Coach Mike Mularkey has stated that he and his staff will be reviewing the game tape and making adjustments accordingly. If those adjustments are “let’s scratch this play” and “let’s have Decker do this” well then it’s over and done with. That would be an excellent decision and review by Mularkey if he does that.

Free agency failures

I’m not seeing an improvement on special teams. Whether it be statistically or something to be noticed in games. A few times, Adoree Jackson has shown to be an exciting return man, but otherwise, there hasn’t been much. The Titans spent millions on special teams players to ramp up this third phase of their team. It hasn’t worked. Daren Bates and Brynden Trawick were signed from the Raiders. Eric Weems was signed from the Falcons. Collectively they have ZERO tackles. Not one. Zilch, zip, nada, a big fat goose-egg.  Aside from a play here and there, Weems doesn’t play offense. Bates has zero snaps on defense and Trawick has four. When Mularkey picks his 46 active players, it’s limiting to have a player solely play special teams. Surely he does it with the intention that these three will make plays. They are not. He could have had two extra defenders and an extra offensive player each week. The Titans have the depth to replace them. Mularkey needs to have special teams coach Steve Hoffman fix this issue and if they aren’t making plays, then they sit. There must be an improvement on special teams.

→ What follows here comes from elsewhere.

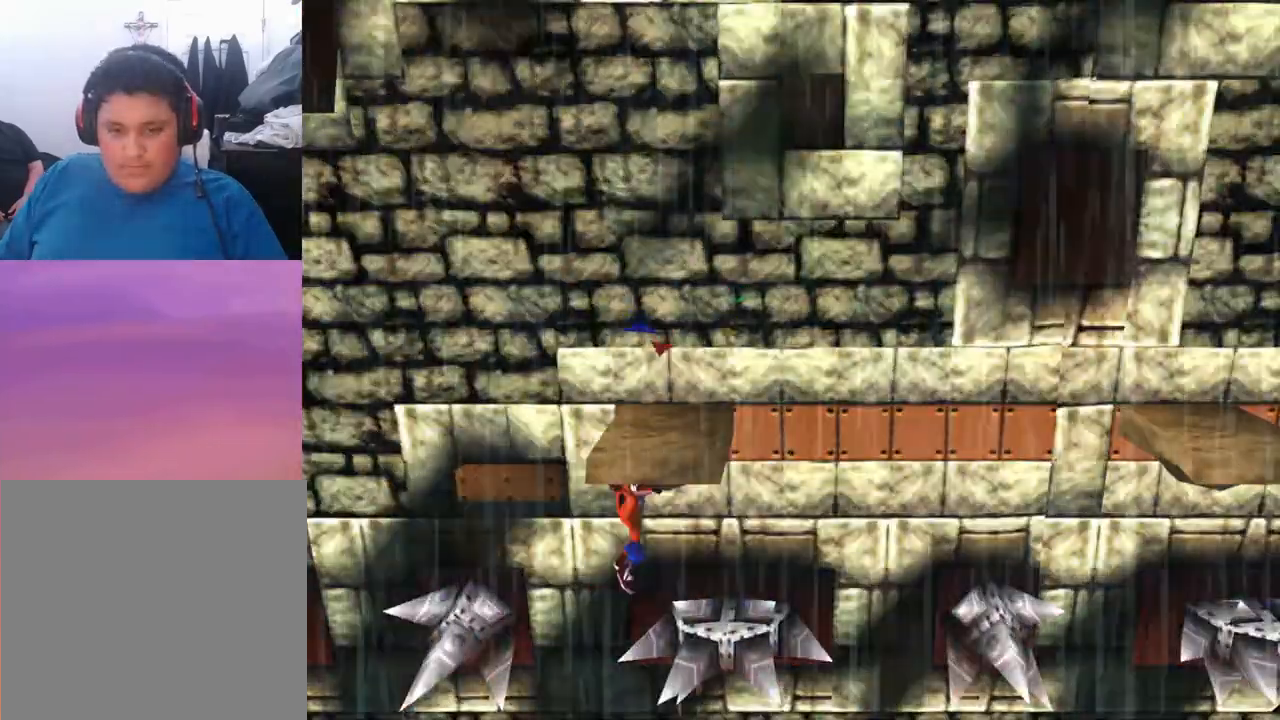
{"buttons": ["DPAD_RIGHT"], "events": []}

Phillip Supernaw needs to play more on special teams. Supernaw was to be the starting tight end and Jonnu Smith got that role. If he’s a backup, then he needs to play special teams more than the 60 percent he has been playing. In prior years, he has made several tackles and forced two fumbles. That’s exactly what the Titans need on special teams. There’s just no reason for him to not be utilized on special teams.

General Manager Jon Robinson or defensive coordinator Dick Lebeau need to allow that Sylvester Williams was a poor signing. I’ve posted videos of him being pushed around. He’s a 7 million dollar benched nose tackle that has even been inactive for one game. “Halfway” through the season, he only has six tackles and the weakest part of the Titans run defense continues to be the middle. Antwaun Woods had Mularkey, Lebeau, and Jurrell Casey raving this offseason. Not complimenting but raving. He became the starter until something off happened and Williams was suddenly starting after a poor game. Did JRob tell Mularkey his seven million dollar player must start? There was no game evidence to support this, in fact, Woods played excellent all preseason. Whatever happened…what’s done is done. Someone inside the Titans building needs to allow that the best player start here.

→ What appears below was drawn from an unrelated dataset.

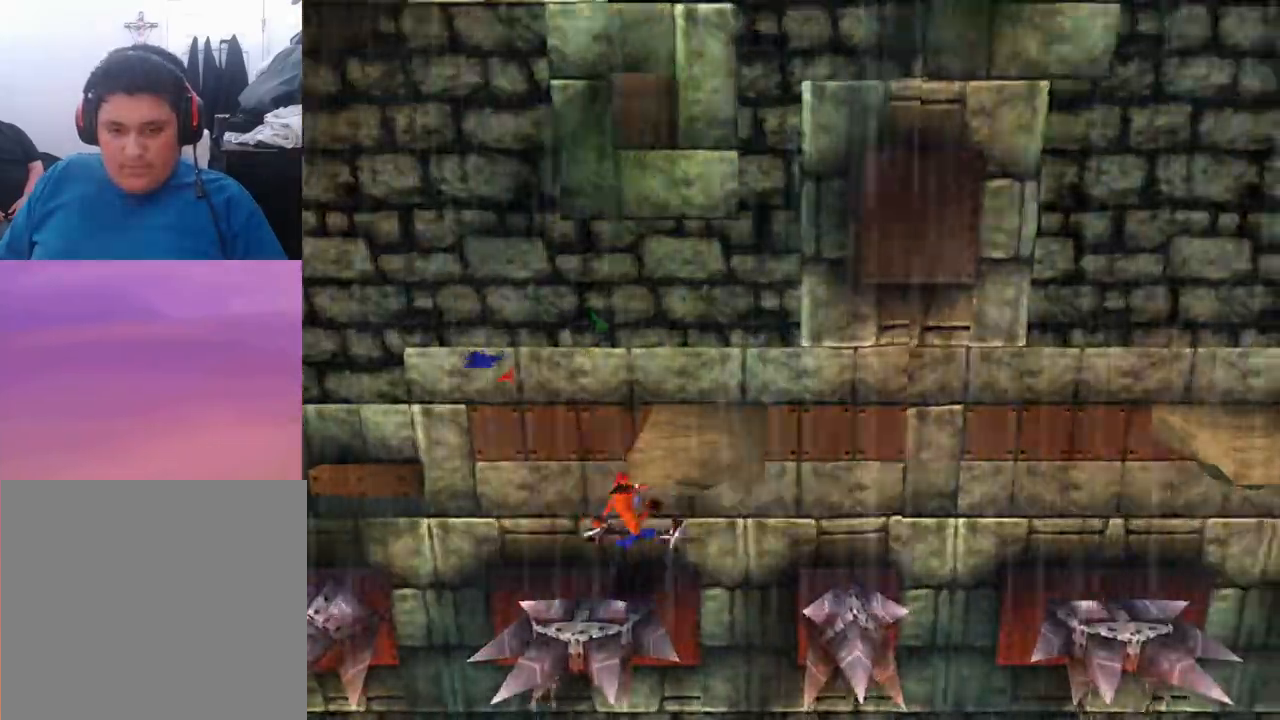
{"buttons": ["CROSS", "DPAD_RIGHT"], "events": [[67, "CROSS", "down"]]}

Jalston Fowler has been a constant (fictitious) debate with Mularkey. I say I want him to play more and Mularkey plays him 15-20 percent of the game. He was PFF’s top-rated fullback last year. Every NFL team should play any top-rated player often. Is that even debatable? Looking up some stats, the Titans have run for 5.6 yards per carry when Fowler is in the game. The run game has struggled. Fowler is clearly a solution. Mularkey (and Robiske) needs to change his ways some and play Fowler more.

Back to Supernaw the blocker. I was not a fan of Supernaw. He was outstanding this offseason and summer. After Anthony Fasano and Craig Stevens left, I was worried that Supernaw could not replace their stellar blocking. He must have worked on his game and bulked up and…whatever he did, he looked great this summer as a blocker.

Jonnu Smith seems like he is going to have a bright career. He is already a two-way threat and quite capable of filling in for Walker. The Titans are putting Smith in at Fasano’s spot. The likely thinking is that he will command the defense’s attention in fear that he could run a route rather than stay in and block. He only has 11 receptions. He’s on pace to tie Fasano’s 26 catch season. Four of these catches are when Walker wasn’t in the game. He is not grabbing the defense’s attention. He has been used as a one-dimensional threat.

A change needs to happen at tight end. If “the other tight end” is going to be one dimensional with 98% blocking and the occasional pass route, then Supernaw is better at this role. If Smith is to get more targets, then throw him the ball and run him on more routes. As long as he is emulating Fasano, Supernaw is better there. I fully support the notion of using him more and throwing Smith the rock, but that hasn’t happened. Smith could be used in the backfield as a fullback and in the slot. He doesn’t have to be inactive or completely minimized. The Titans gotta commit to the rookie one way or another though. Either change the Fasano role to truly be a two-way role or put the best Fasano imitator in that role.

Aaron Wallace should return soon from IR. Wallace could be a pivotal player during the second half and hopefully the playoffs. Wallace can play all four linebacker positions and fill in wherever he is needed. At times during the preseason, he was allowed to roam and looked outstanding. Wallace can be the guy to sub in for any linebacker that struggles.

Pick a number

If Adoree Jackson or Jayon Brown are having a bad day and gaining experience getting burned by tight ends or wide receivers, that’s fine. That happens. At some point, the player needs to sit though. If it’s after allowing ten catches or 100 yards, or some other number. Lebeau needs to pick a number though and pull the rookie. Letting the rook get burned for the rest of the game doesn’t do the team or his confidence any good. The two of them have been impressive, but they’ve each had bad days too. Make a plan to get through those bad days.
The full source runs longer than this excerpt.